Authored By: Christopher Pearsall, RI Divorce Attorney
a.k.a. The Rhode Island Divorce Coach℠
In a Rhode Island divorce proceeding the filing spouse is often concerned about the relief that is requested in the divorce complaint itself.
This is particularly true if the spouse filing for divorce in Rhode Island wants to keep things amicable and is concerned about their husband or wife becoming upset or even fanatical when they receive a divorce complaint that requests something that the other spouse believes is outrageous or unreasonable under the circumstances.
In a divorce complaint many attorneys will prepare a complaint for divorce that requests virtually every form of relief that the filing party might want from the court. Thus, an attorney may prepare a divorce complaint for filing in the Providence County Family Court that asks for alimony, placement of the minor children, child support and resumption of maiden name. This may be true even if the attorney has been told by the client that he or she does not want alimony or to resume her maiden name.
These provisions are often included by the attorney as a precautionary measure to ensure that the client does not waive that relief if something changes and he or she changes their mind after the complaint for divorce is filed. In truth, it is a good practice when dealing with a client who is undecided or who seems to hesitate about any particular form of relief.
I personally don't disagree with the idea of including every possible form of relief in the request for relief regarding a client so as to make certain that the client has not waived any relief he or she may want after the complaint has been filed. However, it's best to strike a balance here and discuss the matter with the client. If the client expressed identifiable uncertainty to the attorney about the specific type of relief requested, it is better as a practitioner to request it in the complaint and ask the client for permission to include the provisions he or she expressly stated were not desired. If the client is opposed to requesting, for example "alimony" in their divorce complaint because he or she is afraid that the other spouse will take action to retaliate, then it is a better practice to listen to the client and exclude that provision it the divorce lawyer determines that it would be a marginal alimony case and simply make sure that you include for the client a sentence in the relief requested area of the divorce complaint that you also request "and any and all relief that this court deems fair and just."
You as the client should be aware that in practice things may be a bit different than a strict application of the law. When the little clause just mentioned above is included in the complaint, then Rhode Island family court judges will generally allow an amendment of the complaint to include the requested relief later in the proceeding if there is a justifiable basis for doing so.
Ultimately, you are the client and you are in charge. If you don't want particular language in your Rhode Island divorce complaint then it is up to you to tell your Rhode Island divorce attorney that you want the language removed. You may do this even if your attorney advises you that the language should remain for your protection. This does not mean that your attorney must agree with you, nor does it mean that your attorney must continue to represent you if he or she thinks you are making a grave mistake.
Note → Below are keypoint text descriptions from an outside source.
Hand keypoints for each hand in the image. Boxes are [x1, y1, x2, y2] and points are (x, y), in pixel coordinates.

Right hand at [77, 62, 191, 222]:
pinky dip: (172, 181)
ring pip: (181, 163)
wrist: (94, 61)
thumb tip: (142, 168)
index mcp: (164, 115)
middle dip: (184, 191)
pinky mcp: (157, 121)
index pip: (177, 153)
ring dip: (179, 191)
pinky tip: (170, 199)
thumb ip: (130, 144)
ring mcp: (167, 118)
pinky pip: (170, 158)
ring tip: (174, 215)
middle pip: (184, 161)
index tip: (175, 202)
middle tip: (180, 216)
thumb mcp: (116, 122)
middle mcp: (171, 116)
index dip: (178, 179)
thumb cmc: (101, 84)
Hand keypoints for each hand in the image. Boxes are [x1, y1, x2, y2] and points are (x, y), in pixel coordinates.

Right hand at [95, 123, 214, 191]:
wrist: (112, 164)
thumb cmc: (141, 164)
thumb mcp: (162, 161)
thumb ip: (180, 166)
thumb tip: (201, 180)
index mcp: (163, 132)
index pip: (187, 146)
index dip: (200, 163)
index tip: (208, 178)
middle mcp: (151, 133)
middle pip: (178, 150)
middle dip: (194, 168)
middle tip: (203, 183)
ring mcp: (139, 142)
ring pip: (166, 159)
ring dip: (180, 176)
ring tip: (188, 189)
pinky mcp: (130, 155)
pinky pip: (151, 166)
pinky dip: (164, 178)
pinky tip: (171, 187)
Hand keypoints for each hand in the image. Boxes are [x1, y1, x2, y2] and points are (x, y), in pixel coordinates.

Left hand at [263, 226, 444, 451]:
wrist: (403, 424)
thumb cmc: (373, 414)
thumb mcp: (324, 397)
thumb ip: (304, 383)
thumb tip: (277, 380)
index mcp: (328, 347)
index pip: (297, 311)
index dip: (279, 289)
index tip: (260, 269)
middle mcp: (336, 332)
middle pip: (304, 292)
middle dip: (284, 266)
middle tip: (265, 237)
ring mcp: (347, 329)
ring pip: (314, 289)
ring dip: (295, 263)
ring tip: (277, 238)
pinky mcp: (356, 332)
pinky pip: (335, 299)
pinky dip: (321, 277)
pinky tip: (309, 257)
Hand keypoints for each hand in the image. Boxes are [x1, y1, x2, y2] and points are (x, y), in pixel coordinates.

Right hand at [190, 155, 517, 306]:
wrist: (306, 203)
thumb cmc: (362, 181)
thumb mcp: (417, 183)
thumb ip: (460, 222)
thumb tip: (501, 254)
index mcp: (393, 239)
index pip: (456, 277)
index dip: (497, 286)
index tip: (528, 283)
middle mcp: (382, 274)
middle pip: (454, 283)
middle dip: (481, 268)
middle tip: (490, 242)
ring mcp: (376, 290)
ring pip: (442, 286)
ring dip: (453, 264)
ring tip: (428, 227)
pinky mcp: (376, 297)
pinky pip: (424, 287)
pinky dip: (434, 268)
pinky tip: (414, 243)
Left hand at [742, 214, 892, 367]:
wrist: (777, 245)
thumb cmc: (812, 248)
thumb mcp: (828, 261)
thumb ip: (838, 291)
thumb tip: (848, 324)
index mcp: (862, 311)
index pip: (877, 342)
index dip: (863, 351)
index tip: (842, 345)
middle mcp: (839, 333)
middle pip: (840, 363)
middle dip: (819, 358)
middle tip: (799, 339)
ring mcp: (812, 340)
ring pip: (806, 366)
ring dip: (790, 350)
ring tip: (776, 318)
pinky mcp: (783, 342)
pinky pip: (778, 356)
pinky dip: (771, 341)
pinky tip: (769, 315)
On the rare occasion an attorney may even refuse to proceed as your counsel if you want to exclude certain language that your divorce lawyer finds is crucial to your case. Though this may be merely a precaution against any potential malpractice claim against the attorney later, it should be taken as a strong indication that if your attorney is willing to go this far to ensure that the language is included, that you, as the client, should probably defer to your attorney's advice.
In the end, a good attorney will advise you of the various considerations involved but ultimately defer to your wishes on the vast majority of issues even if he or she finds them to be contrary to your best interests.
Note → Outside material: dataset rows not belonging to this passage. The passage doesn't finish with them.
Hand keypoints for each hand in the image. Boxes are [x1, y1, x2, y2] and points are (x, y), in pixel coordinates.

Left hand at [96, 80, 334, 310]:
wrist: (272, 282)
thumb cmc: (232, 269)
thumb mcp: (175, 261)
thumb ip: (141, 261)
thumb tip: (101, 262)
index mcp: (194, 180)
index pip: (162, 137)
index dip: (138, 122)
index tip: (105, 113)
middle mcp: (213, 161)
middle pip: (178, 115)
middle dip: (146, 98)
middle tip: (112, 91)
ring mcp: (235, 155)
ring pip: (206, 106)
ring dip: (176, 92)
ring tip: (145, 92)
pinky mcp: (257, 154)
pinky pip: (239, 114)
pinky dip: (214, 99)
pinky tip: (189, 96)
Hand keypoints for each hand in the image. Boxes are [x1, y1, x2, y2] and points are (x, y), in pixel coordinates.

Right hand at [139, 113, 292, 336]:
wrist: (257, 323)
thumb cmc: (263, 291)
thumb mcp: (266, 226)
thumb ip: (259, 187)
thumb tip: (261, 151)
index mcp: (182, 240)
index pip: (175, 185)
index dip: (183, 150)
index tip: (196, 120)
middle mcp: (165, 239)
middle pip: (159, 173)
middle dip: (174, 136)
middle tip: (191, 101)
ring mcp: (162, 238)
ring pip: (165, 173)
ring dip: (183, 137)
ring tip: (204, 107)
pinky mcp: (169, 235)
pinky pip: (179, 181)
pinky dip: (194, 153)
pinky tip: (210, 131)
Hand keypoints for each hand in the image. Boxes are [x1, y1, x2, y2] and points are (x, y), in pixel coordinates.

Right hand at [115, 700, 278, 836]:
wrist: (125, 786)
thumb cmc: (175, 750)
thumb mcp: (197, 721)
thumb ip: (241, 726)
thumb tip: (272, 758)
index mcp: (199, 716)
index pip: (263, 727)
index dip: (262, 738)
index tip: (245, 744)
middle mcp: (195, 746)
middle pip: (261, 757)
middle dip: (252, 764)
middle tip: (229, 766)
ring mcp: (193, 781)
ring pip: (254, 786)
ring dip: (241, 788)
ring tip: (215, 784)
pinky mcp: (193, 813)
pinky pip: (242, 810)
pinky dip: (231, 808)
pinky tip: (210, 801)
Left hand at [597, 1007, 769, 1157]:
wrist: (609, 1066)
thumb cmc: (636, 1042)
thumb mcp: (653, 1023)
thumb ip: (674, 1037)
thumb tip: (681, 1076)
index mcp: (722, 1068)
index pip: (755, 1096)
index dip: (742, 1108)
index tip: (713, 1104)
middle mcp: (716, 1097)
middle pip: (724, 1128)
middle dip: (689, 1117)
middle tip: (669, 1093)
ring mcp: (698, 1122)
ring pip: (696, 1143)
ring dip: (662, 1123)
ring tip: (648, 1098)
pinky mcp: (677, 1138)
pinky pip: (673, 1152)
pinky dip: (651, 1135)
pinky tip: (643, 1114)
It is good for the lawyer and client to reach an understanding on all family law issues in order to strike a balance between your personal and non-legal concerns as the client and the advice of an experienced and licensed legal practitioner.
When in doubt, it is always best for you as the client to make the extra effort necessary to retain a lawyer with a dedicated family law practice who practices regularly (weekly if possible) before the Rhode Island Family Courts.
You are the client. It's your life. A good divorce lawyer who cares about your case will discuss all related matters with you and work with you on them to do what is best for you regarding your legal and non-legal concerns. Once again, it is your life. Don't settle for anything less than what you want and what you determine is in your best interests.